** Opening Provided records block **

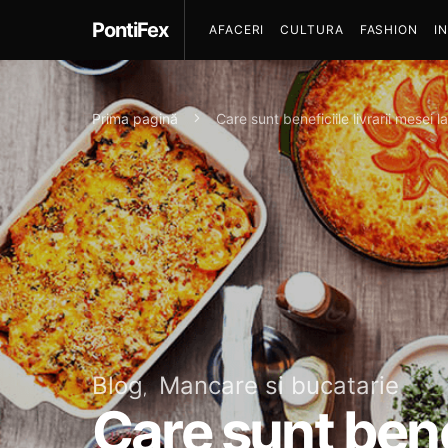
PontiFex
AFACERI
CULTURA
FASHION
I
Prima pagină
Care sunt beneficiile livrarii mesei l
Blog
Mancare si bucatarie
Care sunt benef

** Closing Provided records block **

◆ **Exercise instructions**
Put the extracted text from all the items into a Markdown table with the columns Row and Line, giving each non-blank line its own numbered row and omitting blank lines. Leave the pictures out of the answer.

◆ **Reply to the task**
| Row | Line |
|---|---|
| 1 | PontiFex |
| 2 | AFACERI |
| 3 | CULTURA |
| 4 | FASHION |
| 5 | I |
| 6 | Prima pagină |
| 7 | Care sunt beneficiile livrarii mesei l |
| 8 | Blog |
| 9 | Mancare si bucatarie |
| 10 | Care sunt benef |